Setelah menyaksikan Allegiant, apakah ada ketertarikan untuk melanjutkannya ke jilid (akhirnya) pamungkas, Ascendant?

Poor (2/5)

6 comments:

  1. jadi masih mendingan Mockingjay part 1 yah?

    Ini karena filmnya dipecah 2 sih, ikut-ikutan Harry Potter, Breaking Dawn dan Mockingjay. Bedanya cuma Harry Potter yang emang relevan dipecah 2 karena ceritanya terlalu kompleks jadi tidak bakal cukup kalau hanya dibuat 1 film saja.

    ReplyDelete
    Replies
    1. ^ Bersyukurlah, Mas. Hahaha.

      @Lina: Aduh. Separah-parahnya Mockingjay, buatku, masih bagus. Part 1 cukup thought-provoking dan part 2 menyukai akting gila Jennifer Lawrence.

      Kalau Allegiant ini emang kerasa banget dipaksain buat dipecah. Materinya sama sekali nggak kuat. Setelah menontonnya saja bahkan nggak minat buat cicipin seri berikutnya (bahkan Breaking Dawn saja masih menggoda!).

      Delete
  2. Untung ga gegabah pengen nonton.

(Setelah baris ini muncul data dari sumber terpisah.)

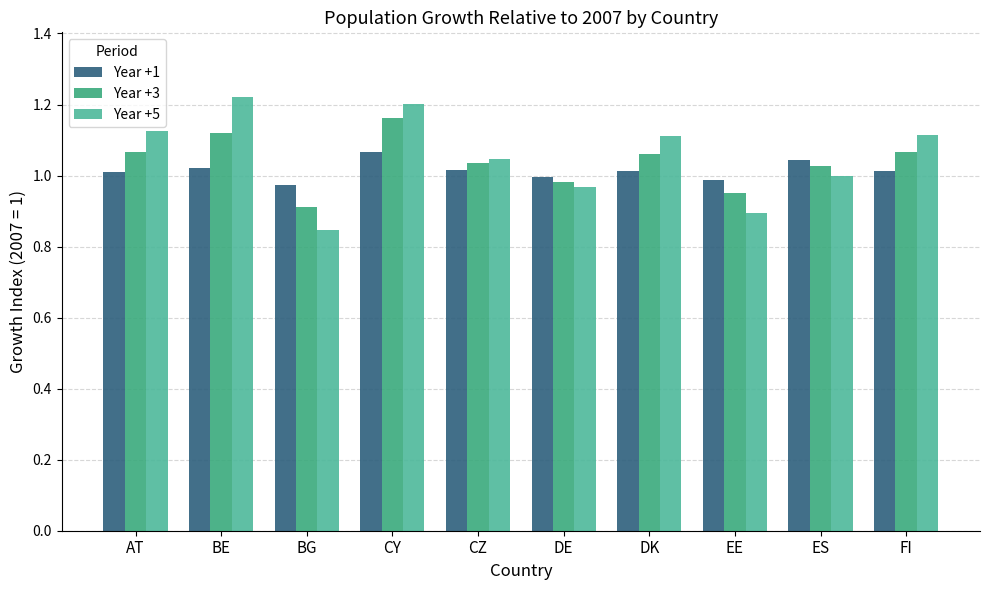

What is the total value across all series at DK?

3.2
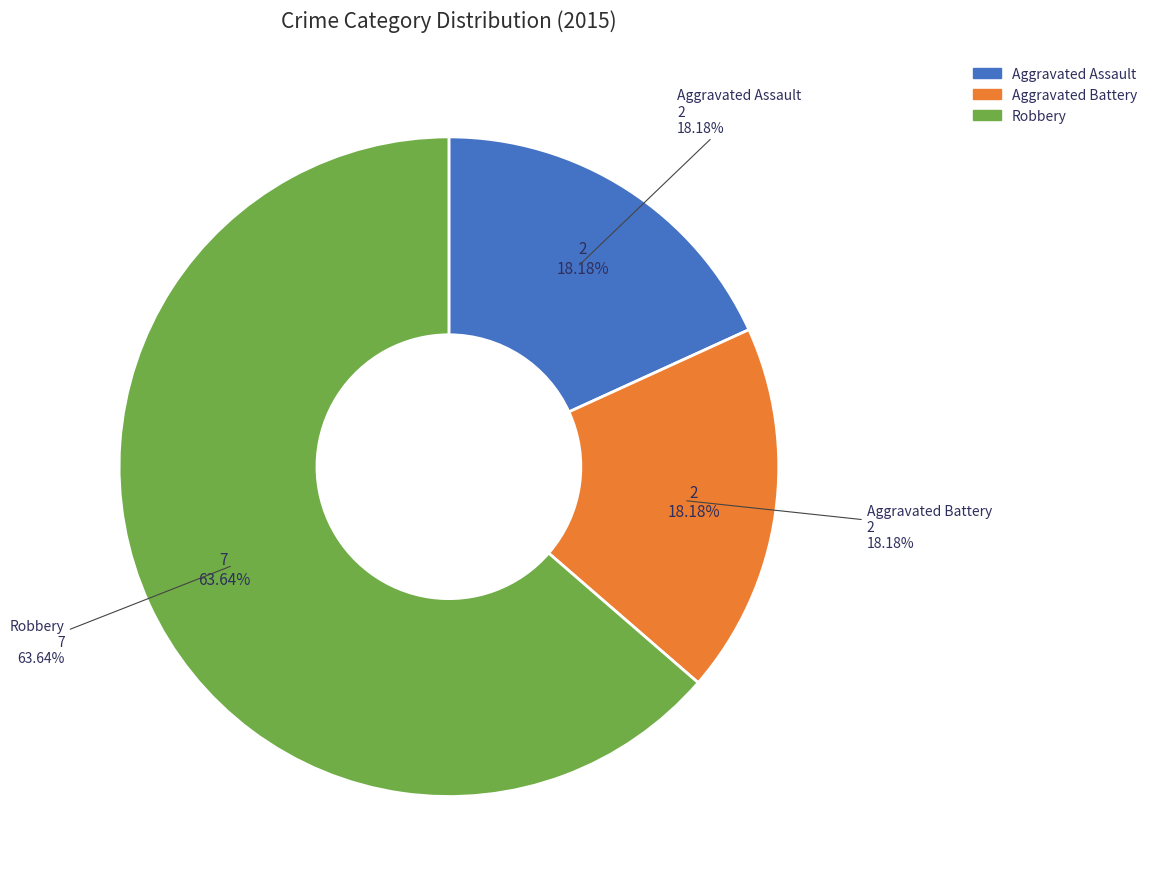

Do Robbery and Aggravated Battery together represent more than half of the pie?

Yes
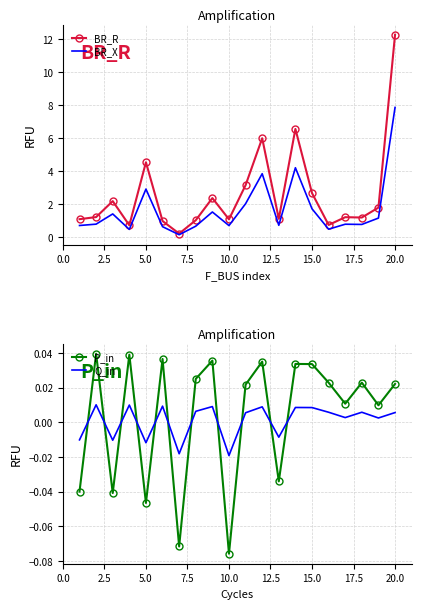

What is the highest value of the BR_X series?

7.8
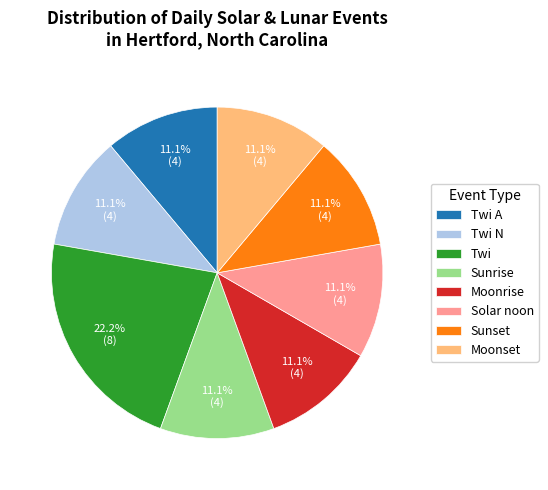

Approximately how many times larger is the value at Moonset compared to Twi N?

1.0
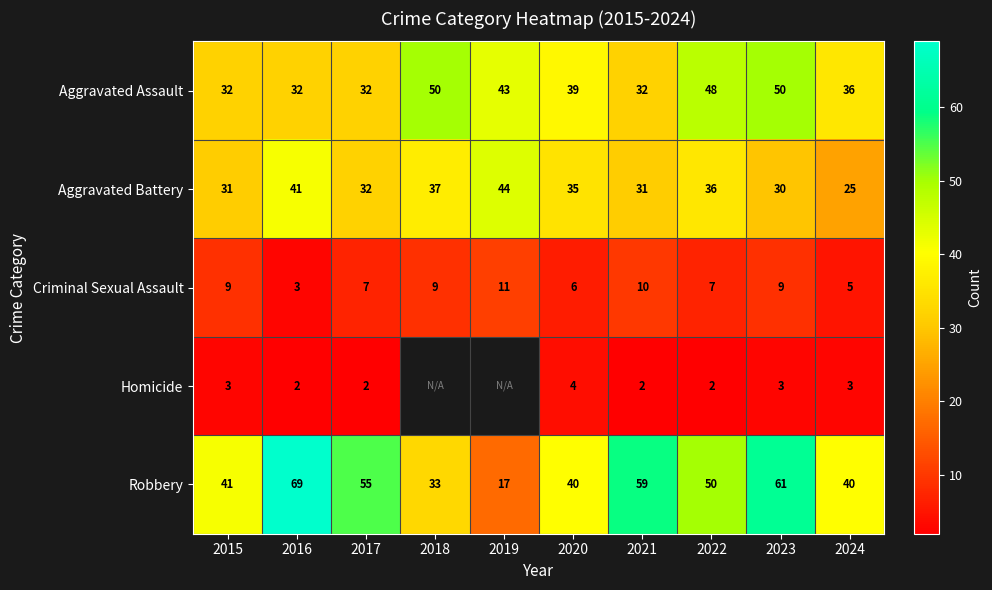

Rank the series at 2022 from highest to lowest value.

Robbery, Aggravated Assault, Aggravated Battery, Criminal Sexual Assault, Homicide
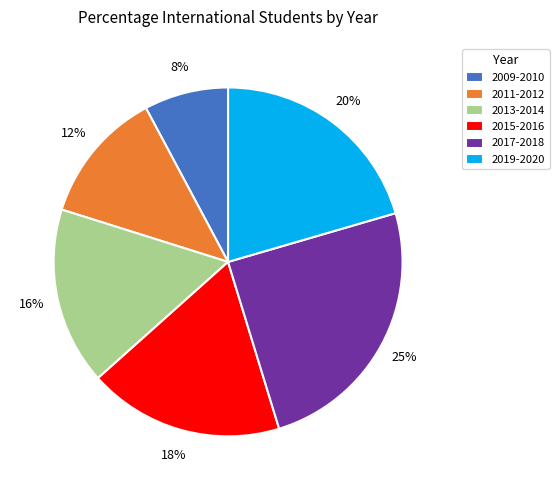

Between 2009-2010 and 2013-2014, which is larger?

2013-2014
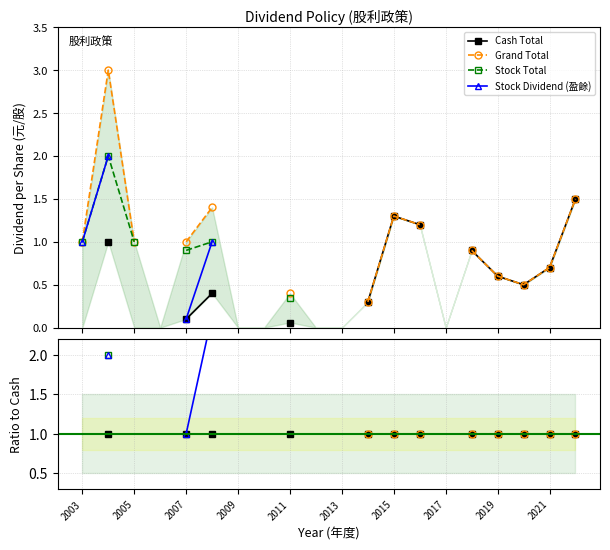

True or false: Stock Total and Cash Total intersect in this chart.

False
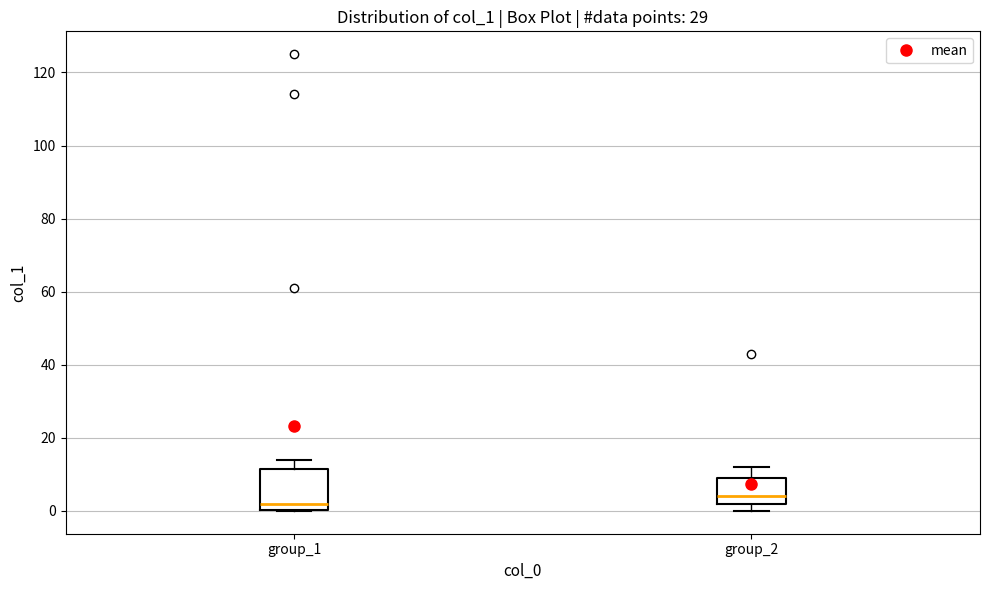

Where is the upper edge of the box for group_2 on the y-axis? The values are not printed on the chart, so give them approximately, as read against the axis.

10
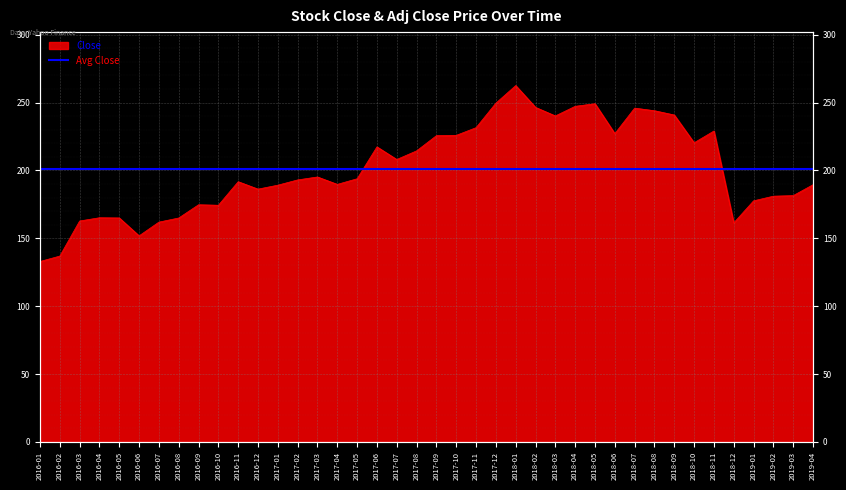

The value at 2016-03 is 244.3. True or false?

False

Poor :D

    ReplyDelete
  3. Tonton aja kalau udh ngikutin seri sebelumnya, lebih baik punya pendapat sendiri

    ReplyDelete
  4. jeff bridges main sebagai apa om? setau saya jeff daniels yang jadi david

    ReplyDelete
  5. Makasih buat koreksinya. Typo. Yang bener emang Jeff Daniels. Padahal awalnya juga nulis Jeff Daniels, eh kok di akhir malah jadi Bridges.